TKTD models show potential to predict effects of multiple pulse exposure. The models have been calibrated using long term pulsed toxicity experiments (Ashauer et al. 2007a, b; Ashauer et al. 2010; Butcher et al. 2006; Meyer et al. 1995) or constant exposure experiments (Mancini 1983; Meyer et al. 1995). Using the toxicity data from constant exposures for model calibration would allow applying these models widely in risk assessment because this type of data has been and is generated in standard toxicity experiments. Here, we calibrated the TKTD models using pulsed toxicity data, acute toxicity data or both together. Therefore we could compare the goodness of fit and parameter estimates amongst calibration data sets. In addition, we were able to use parameters produced by either of the data sets to predict the effects in the other scenario and compare the simulation results with observations (model validation, see TRACE in Box SI-1). The calibration data had an influence on the parameter estimates (Table 1) and on the goodness of fit (Fig. 4). As expected, overall fit was the best if both data sets were used for model calibration, i.e. the total MPE was the lowest. In addition, the total likelihood (shown in Fig. 4 as combined likelihood value for acute and pulsed toxicity data above each model type) was maximised by fitting the models to both data sets together. When only one data set was used for the calibration, the choice of calibration data affected the predictive power of the model. If we compare the total likelihood values of the models calibrated with either pulsed toxicity or acute toxicity data, we see that the maximum likelihood is achieved using acute toxicity data for calibration. Similarly, previous studies have shown that the effects of time-varying exposure can be rather well predicted based on constant acute toxicity data (Mancini 1983; Meyer et al. 1995) but the effects of constant acute toxicity exposure are poorly predicted with time-varying toxicity data (Meyer et al. 1995). Meyer et al. (1995) stated that either the models did not mimic the processes well enough or there are different physiological processes which determine the toxicity under constant and time-varying exposure. Thus, the effects of time-varying exposure might be better predicted using data from time-varying exposure under different exposure regimes than using data from constant exposure studies (Meyer et al. 1995).

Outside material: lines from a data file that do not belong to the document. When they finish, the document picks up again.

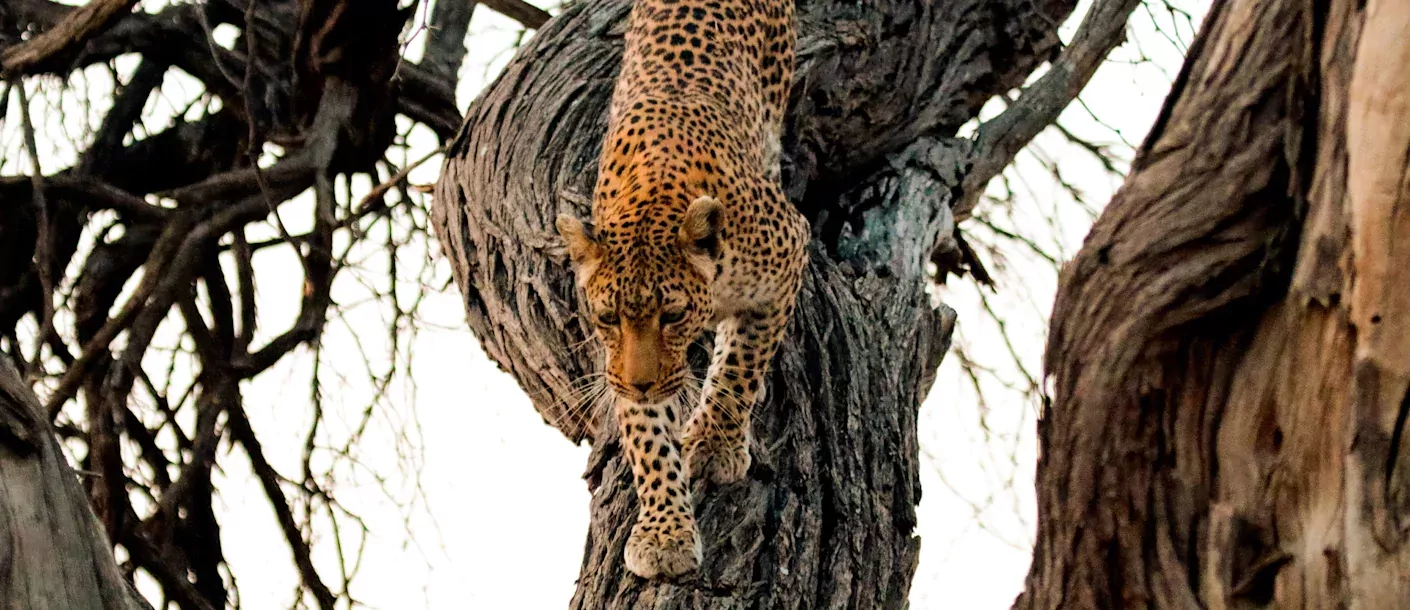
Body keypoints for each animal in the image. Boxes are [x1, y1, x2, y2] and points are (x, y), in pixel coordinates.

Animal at [555, 0, 812, 577]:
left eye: (672, 316)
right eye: (608, 319)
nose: (642, 384)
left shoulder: (787, 253)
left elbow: (741, 365)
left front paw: (715, 443)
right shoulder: (619, 365)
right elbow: (648, 441)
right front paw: (664, 533)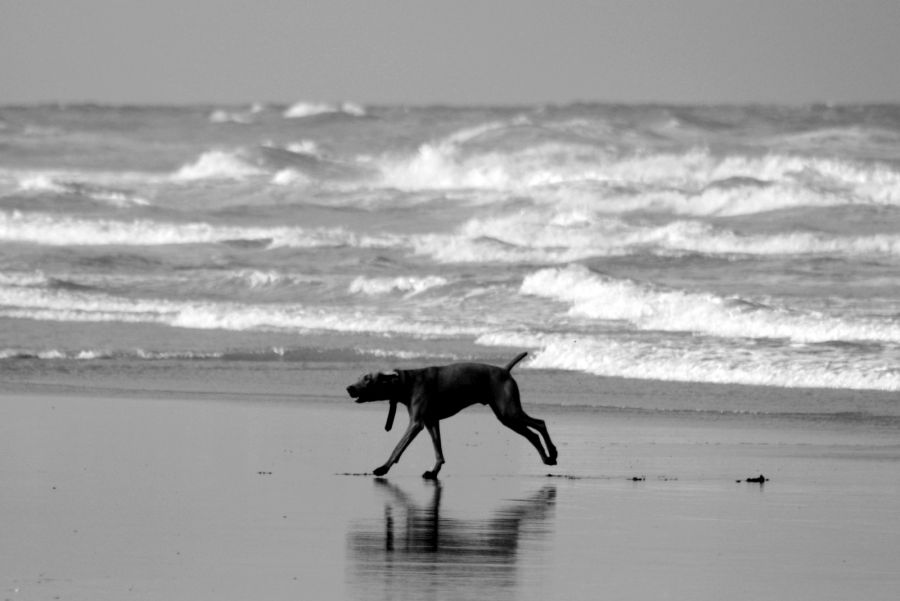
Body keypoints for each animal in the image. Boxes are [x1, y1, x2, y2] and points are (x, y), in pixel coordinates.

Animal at [350, 352, 556, 478]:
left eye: (367, 379)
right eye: (360, 377)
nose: (349, 388)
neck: (407, 383)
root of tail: (504, 370)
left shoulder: (417, 423)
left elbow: (397, 448)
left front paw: (383, 468)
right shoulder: (431, 421)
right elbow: (438, 451)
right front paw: (434, 472)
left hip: (508, 412)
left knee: (538, 427)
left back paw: (550, 455)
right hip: (506, 414)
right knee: (536, 429)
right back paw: (550, 456)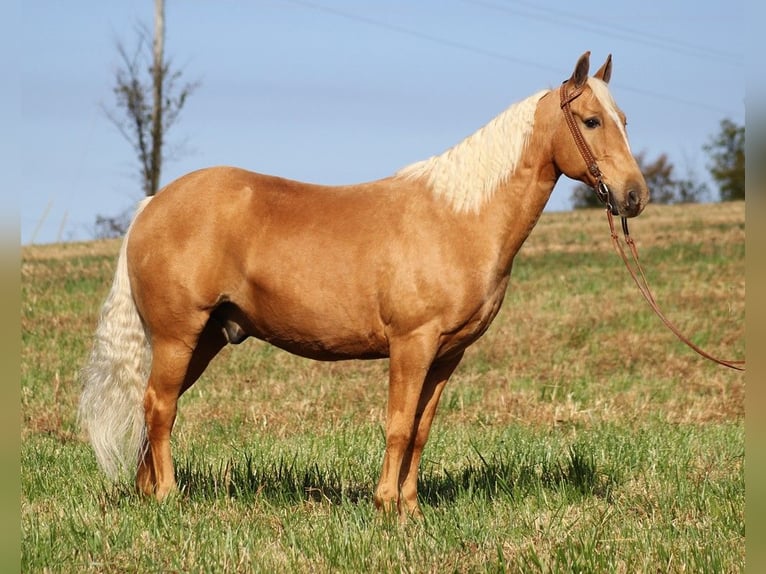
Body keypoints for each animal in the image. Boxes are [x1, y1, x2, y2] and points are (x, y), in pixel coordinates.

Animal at [81, 51, 652, 520]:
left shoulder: (447, 355)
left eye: (626, 121)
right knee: (160, 406)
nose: (634, 196)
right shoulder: (411, 344)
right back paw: (168, 497)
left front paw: (412, 510)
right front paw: (385, 508)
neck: (457, 218)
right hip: (178, 335)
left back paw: (146, 493)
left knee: (154, 406)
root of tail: (152, 205)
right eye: (592, 120)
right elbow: (398, 425)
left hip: (204, 340)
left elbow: (420, 430)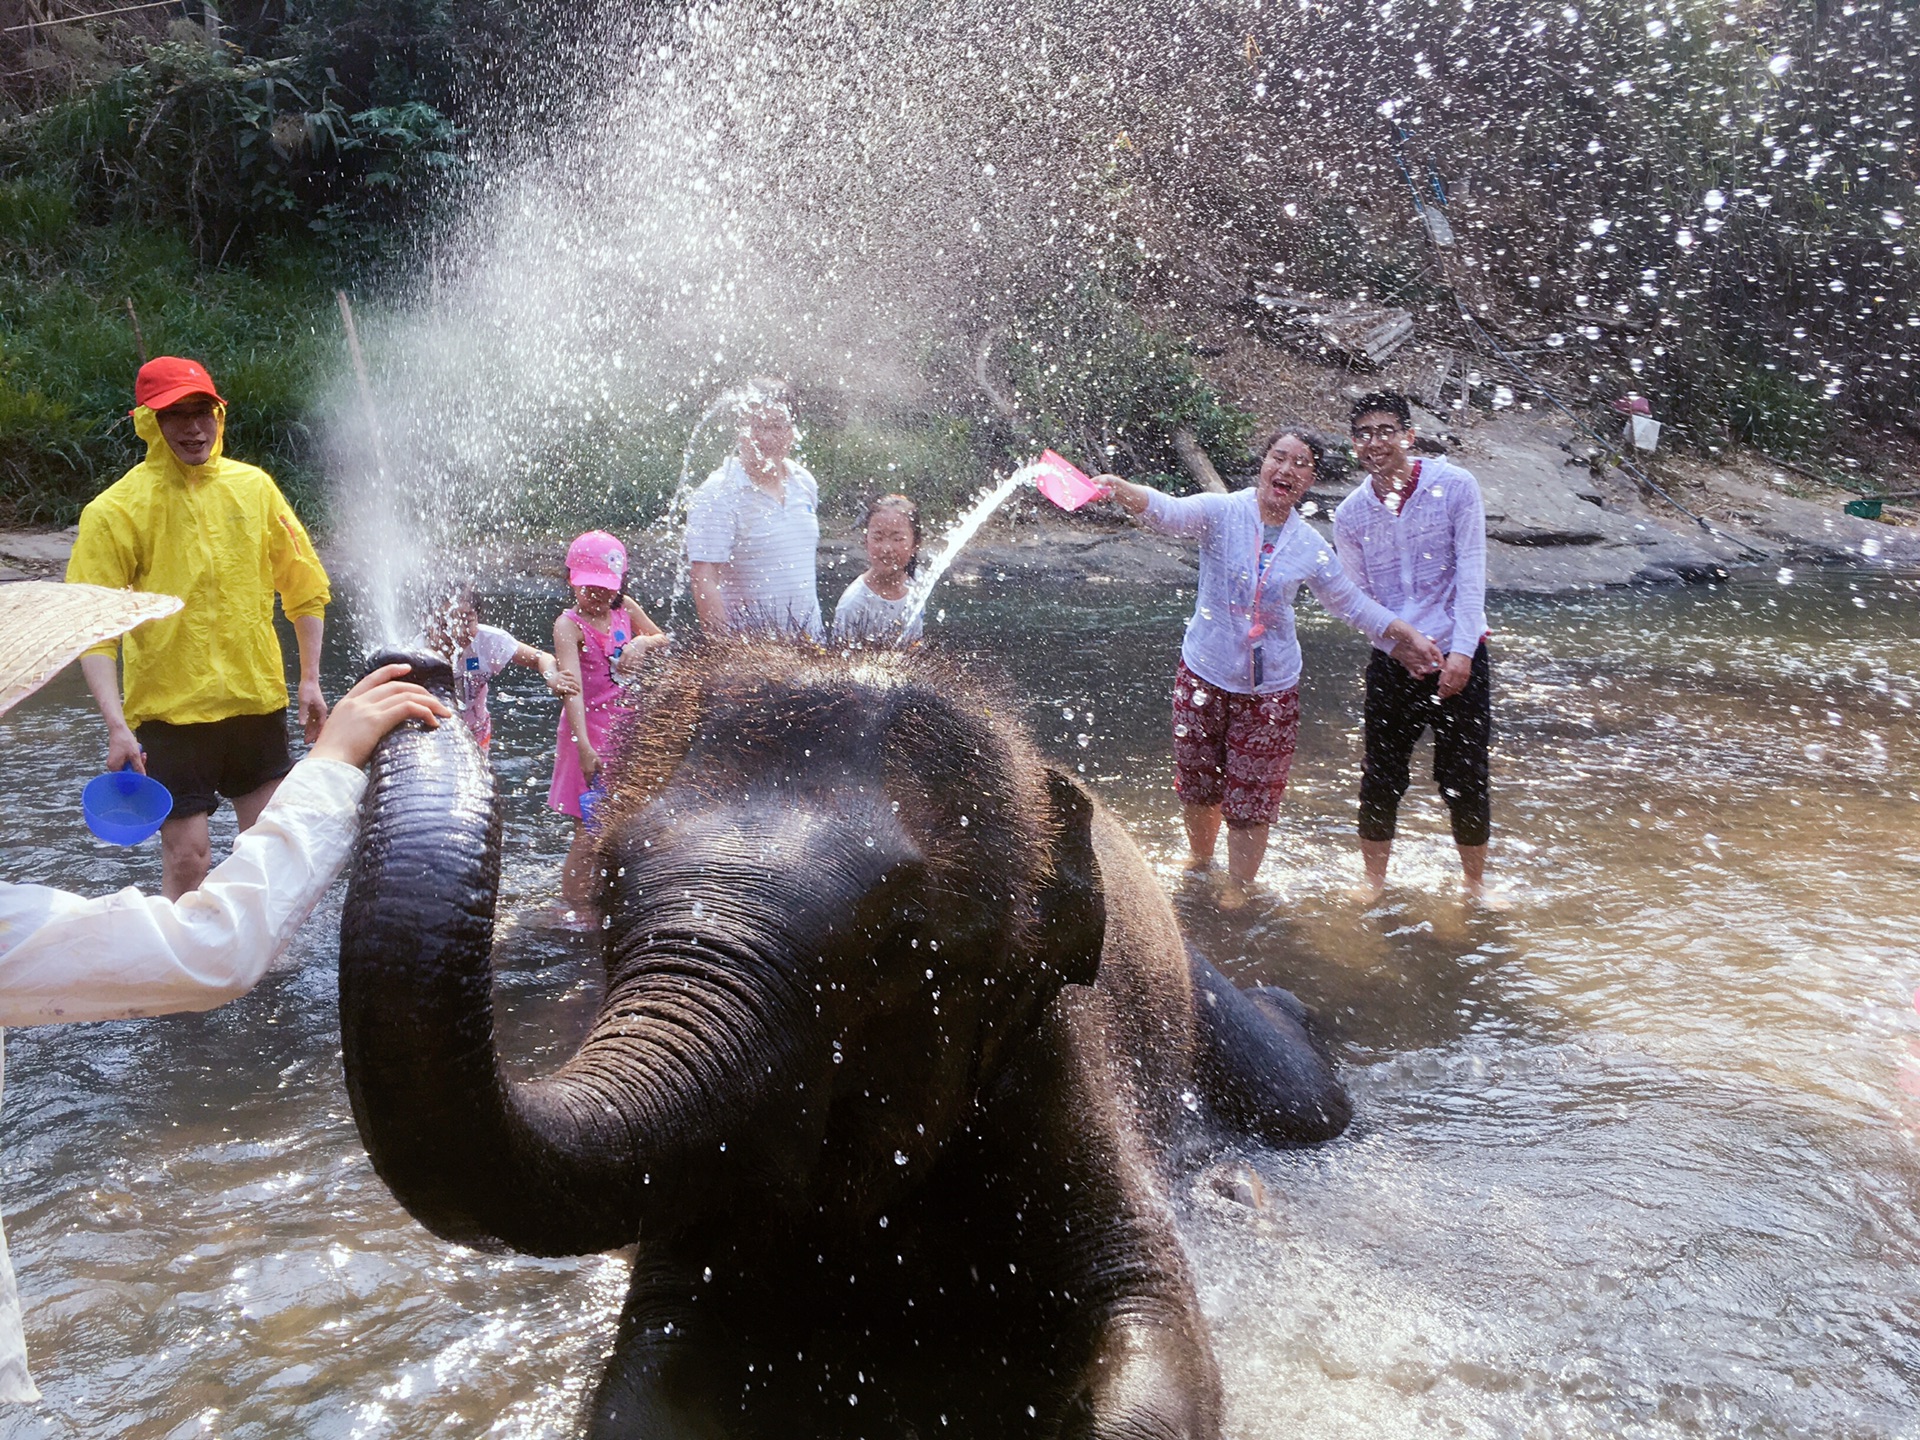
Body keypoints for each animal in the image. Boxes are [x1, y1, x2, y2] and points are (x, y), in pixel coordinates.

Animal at [337, 648, 1351, 1436]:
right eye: (610, 889)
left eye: (902, 940)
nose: (418, 675)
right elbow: (647, 1373)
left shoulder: (1053, 1068)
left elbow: (1157, 1330)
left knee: (1303, 1102)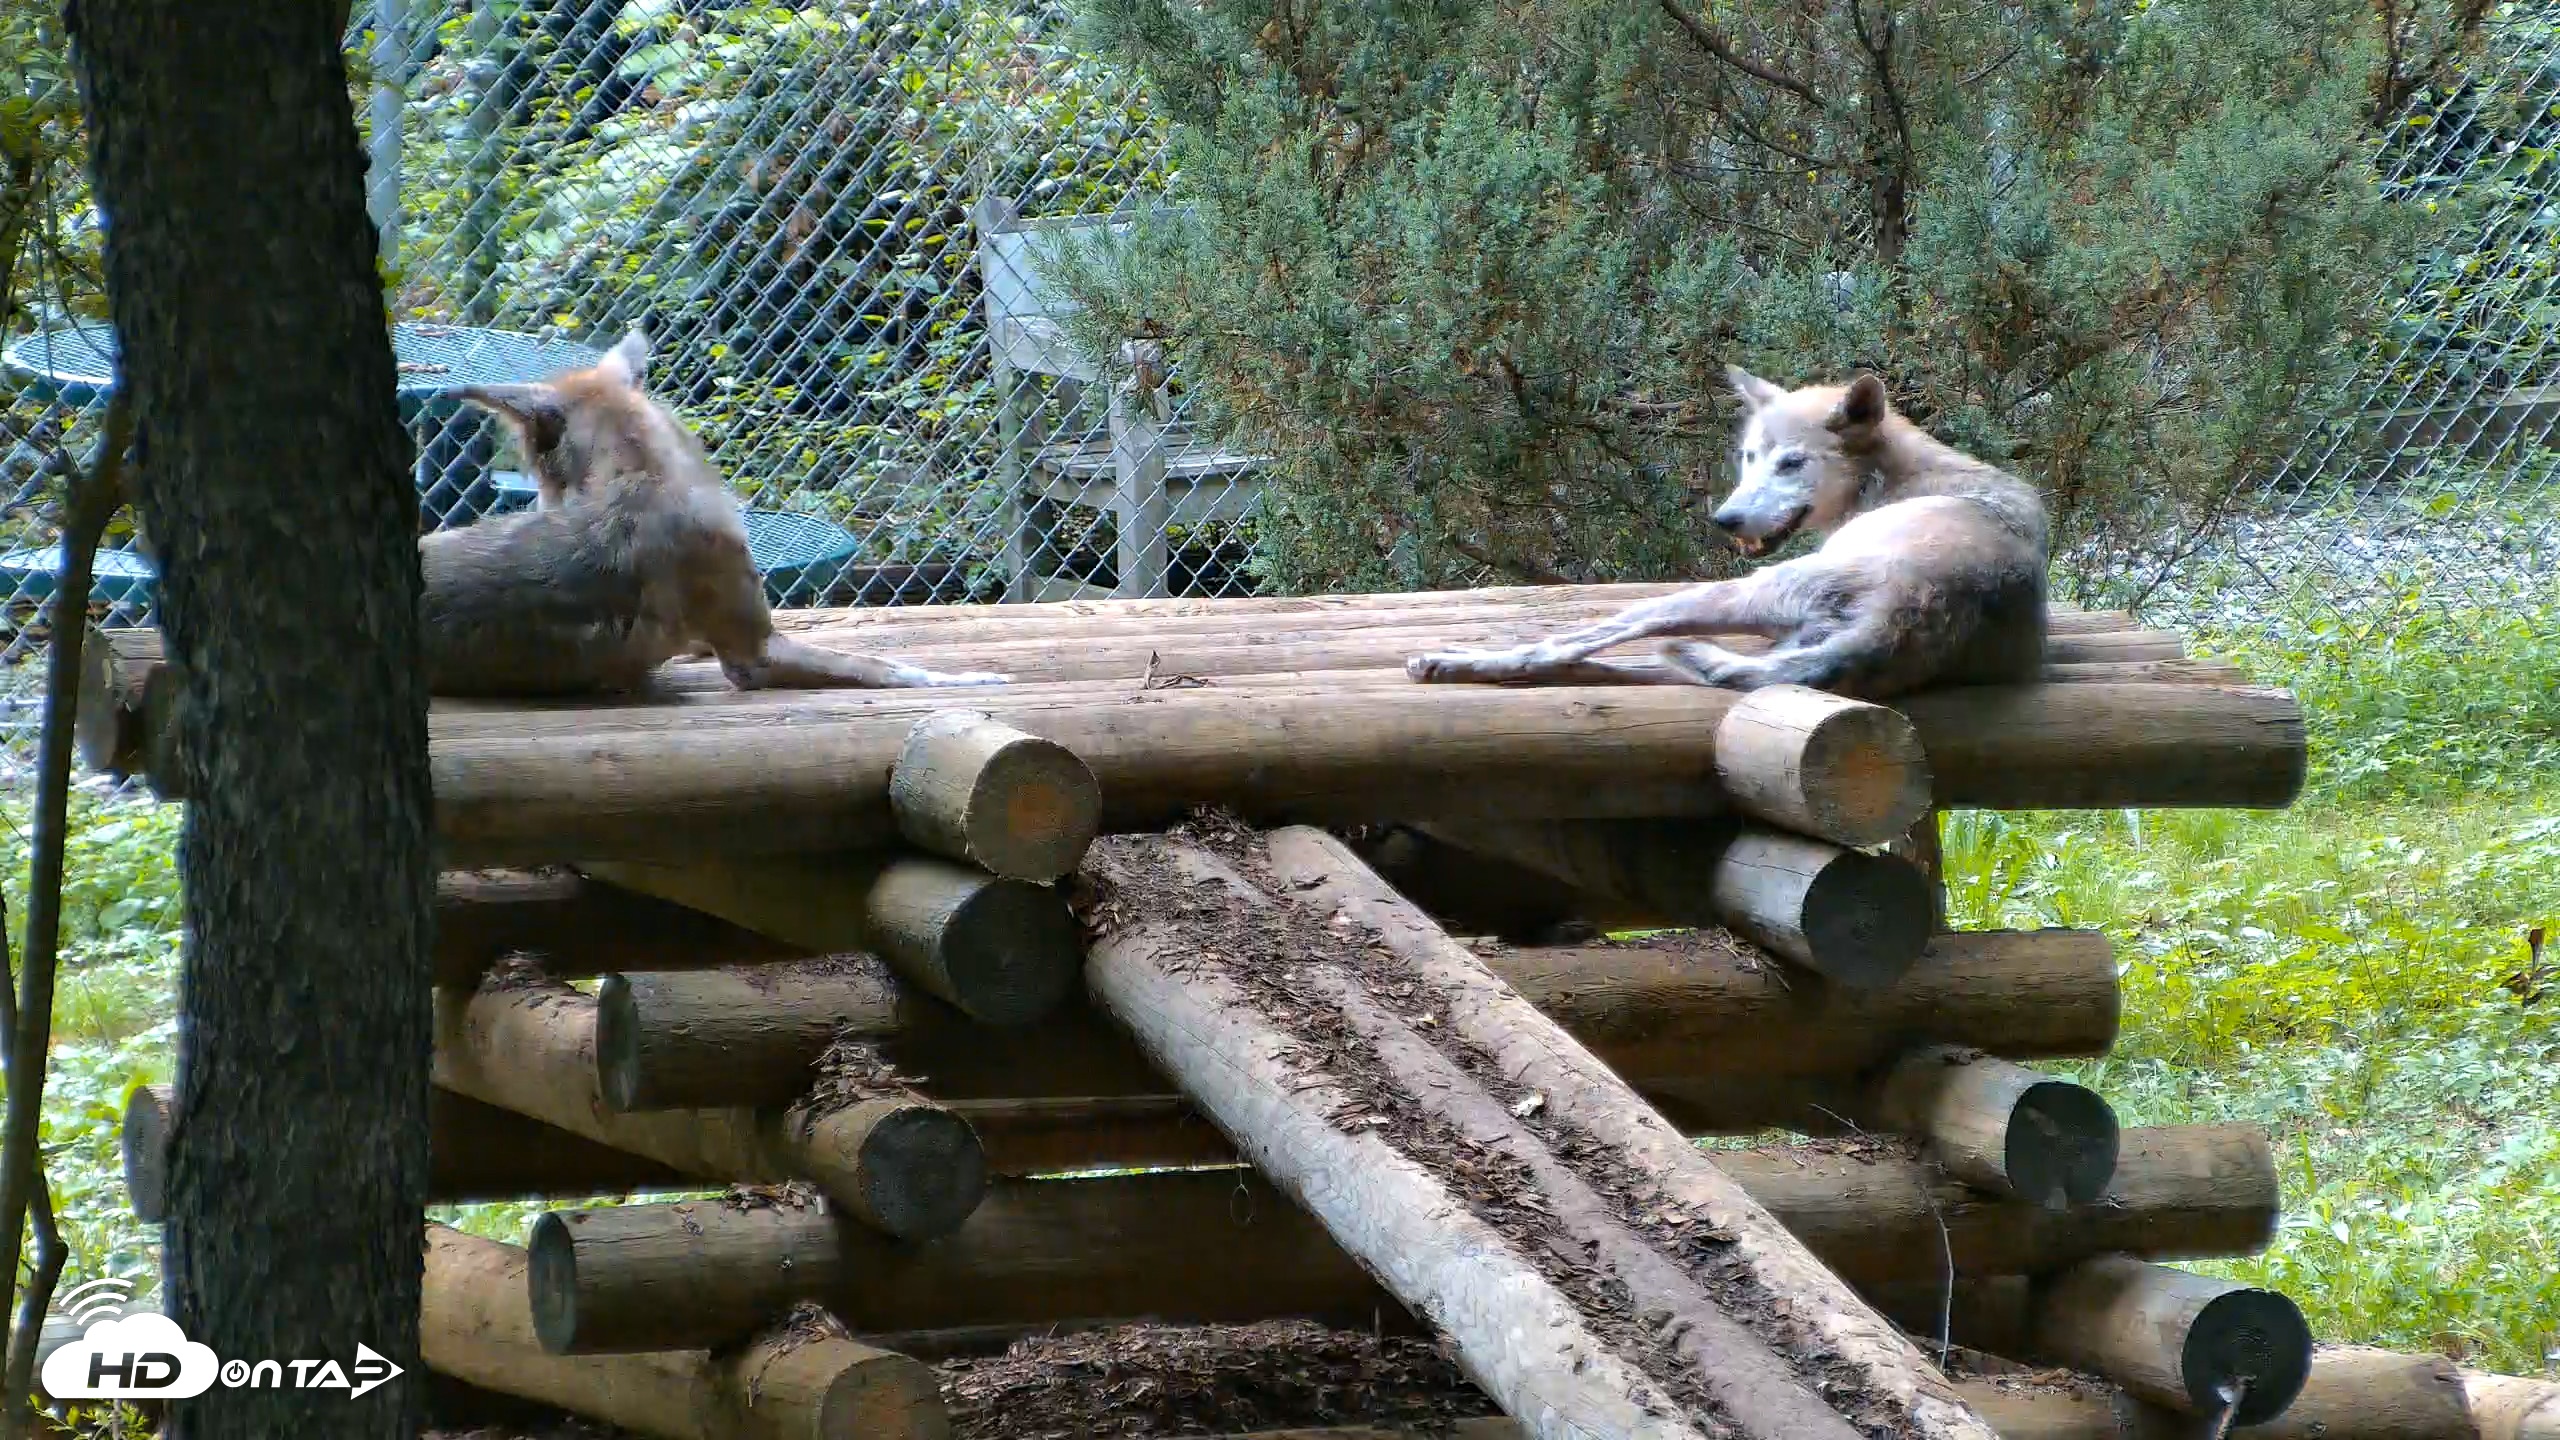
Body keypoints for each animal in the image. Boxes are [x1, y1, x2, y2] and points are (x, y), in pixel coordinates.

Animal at [1404, 366, 2049, 702]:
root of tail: (1920, 609)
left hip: (1724, 593)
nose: (1725, 521)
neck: (1891, 480)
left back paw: (1452, 661)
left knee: (1566, 646)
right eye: (1749, 457)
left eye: (1791, 464)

The choice of calibration data also had an effect on how the model predicts survival in a different exposure scenario. For example, the model calibrated using pulsed toxicity data mostly underestimated mortality in the acute toxicity scenario (Fig. 4). On the other hand, when acute toxicity data alone was used to calibrate the models, mortality in the pulsed exposure scenario was overestimated. In a risk assessment context, this overestimated mortality in the prediction could be acceptable. Thus one could calibrate TKTD models using already existing acute toxicity data because they provide protective predictions of survival in a pulsed (natural) exposure scenario. However, we here studied only one combination of chemical and organism, which is not sufficient to generalize this conclusion. More evidence is required before recommendations for appropriate model calibration data or model structures (e.g. with or without TK) can be made. Therefore studies on TKTD models and how they are able to predict time-varying exposure using acute or pulsed toxicity data should be conducted using more combinations of chemicals and species.